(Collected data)
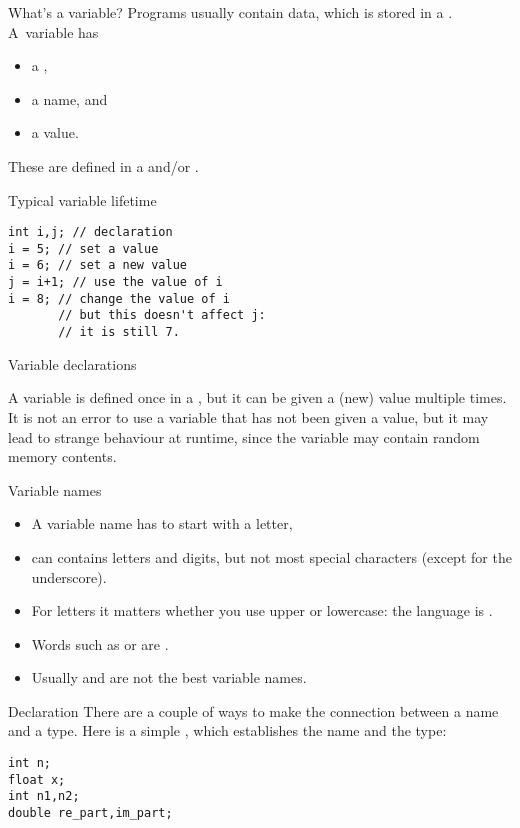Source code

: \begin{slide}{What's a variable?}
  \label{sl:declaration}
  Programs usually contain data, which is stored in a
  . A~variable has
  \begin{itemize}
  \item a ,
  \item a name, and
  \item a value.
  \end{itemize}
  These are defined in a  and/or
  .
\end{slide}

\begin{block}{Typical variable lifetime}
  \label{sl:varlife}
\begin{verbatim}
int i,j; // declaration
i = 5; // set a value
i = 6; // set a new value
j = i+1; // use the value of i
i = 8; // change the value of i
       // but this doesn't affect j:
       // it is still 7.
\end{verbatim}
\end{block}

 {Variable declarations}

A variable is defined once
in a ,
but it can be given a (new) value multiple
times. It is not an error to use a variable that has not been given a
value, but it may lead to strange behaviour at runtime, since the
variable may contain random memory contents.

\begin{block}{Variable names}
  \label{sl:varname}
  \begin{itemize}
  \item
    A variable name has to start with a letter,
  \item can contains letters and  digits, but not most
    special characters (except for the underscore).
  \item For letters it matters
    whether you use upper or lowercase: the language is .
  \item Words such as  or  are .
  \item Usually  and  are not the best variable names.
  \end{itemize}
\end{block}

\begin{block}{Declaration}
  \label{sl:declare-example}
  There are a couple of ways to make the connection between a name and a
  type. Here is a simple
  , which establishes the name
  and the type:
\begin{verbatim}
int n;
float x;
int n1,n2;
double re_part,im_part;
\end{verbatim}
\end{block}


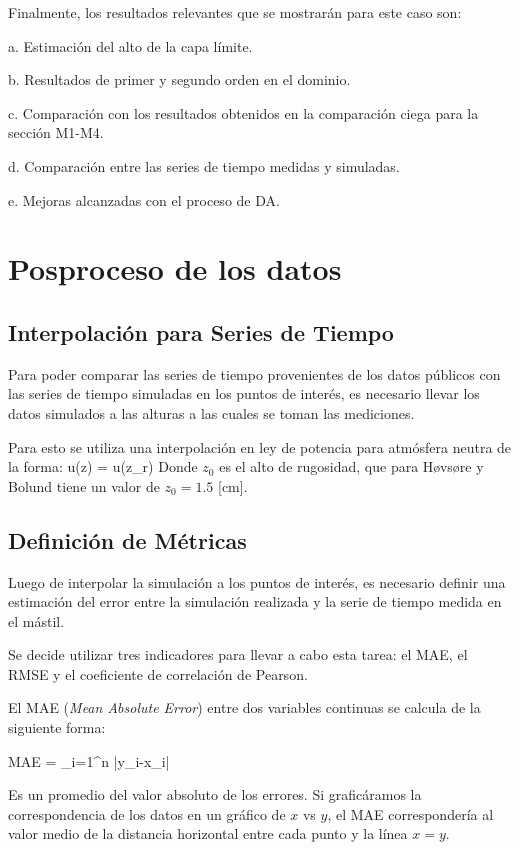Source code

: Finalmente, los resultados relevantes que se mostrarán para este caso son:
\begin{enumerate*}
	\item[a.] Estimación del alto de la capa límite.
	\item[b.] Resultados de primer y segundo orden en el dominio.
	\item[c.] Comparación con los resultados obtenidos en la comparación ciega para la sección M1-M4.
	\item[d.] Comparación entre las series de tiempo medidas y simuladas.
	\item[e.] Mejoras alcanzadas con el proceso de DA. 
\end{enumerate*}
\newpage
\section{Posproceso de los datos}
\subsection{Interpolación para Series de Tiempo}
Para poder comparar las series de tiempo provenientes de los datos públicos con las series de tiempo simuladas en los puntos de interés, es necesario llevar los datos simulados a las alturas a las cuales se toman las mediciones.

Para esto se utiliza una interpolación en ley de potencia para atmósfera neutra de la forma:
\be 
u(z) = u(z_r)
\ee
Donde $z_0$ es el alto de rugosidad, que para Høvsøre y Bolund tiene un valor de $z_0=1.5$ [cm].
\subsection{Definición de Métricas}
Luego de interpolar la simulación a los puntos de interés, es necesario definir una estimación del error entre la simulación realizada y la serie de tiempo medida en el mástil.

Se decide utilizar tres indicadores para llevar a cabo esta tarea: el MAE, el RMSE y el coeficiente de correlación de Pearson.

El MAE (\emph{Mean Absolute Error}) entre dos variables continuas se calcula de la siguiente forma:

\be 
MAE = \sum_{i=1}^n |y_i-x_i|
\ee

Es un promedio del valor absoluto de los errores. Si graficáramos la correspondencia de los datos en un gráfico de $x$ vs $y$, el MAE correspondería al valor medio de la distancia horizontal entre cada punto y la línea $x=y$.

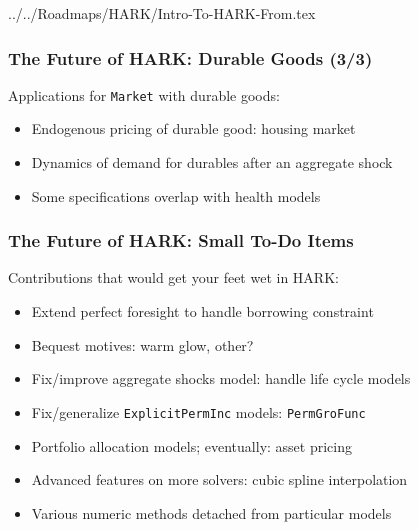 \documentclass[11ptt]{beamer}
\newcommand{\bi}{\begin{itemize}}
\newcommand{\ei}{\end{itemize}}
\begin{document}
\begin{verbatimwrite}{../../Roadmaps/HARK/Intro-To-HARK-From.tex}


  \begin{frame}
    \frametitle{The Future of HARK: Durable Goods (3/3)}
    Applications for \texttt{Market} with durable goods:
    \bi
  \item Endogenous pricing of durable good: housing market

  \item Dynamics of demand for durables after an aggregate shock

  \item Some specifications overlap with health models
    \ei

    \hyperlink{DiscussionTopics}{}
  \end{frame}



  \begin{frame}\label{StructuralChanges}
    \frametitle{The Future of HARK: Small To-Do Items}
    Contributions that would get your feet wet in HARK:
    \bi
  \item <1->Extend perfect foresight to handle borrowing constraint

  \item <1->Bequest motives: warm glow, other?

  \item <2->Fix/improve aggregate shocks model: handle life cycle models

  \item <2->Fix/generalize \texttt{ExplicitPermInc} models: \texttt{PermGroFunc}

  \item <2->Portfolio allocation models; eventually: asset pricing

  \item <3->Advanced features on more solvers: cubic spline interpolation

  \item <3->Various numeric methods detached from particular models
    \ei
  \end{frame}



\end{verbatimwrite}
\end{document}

> [WHAT TO PRODUCE] In the data above, how many lines hold the string "label"? Give the number by itself.

> [RESULT FOR THIS EXERCISE] 5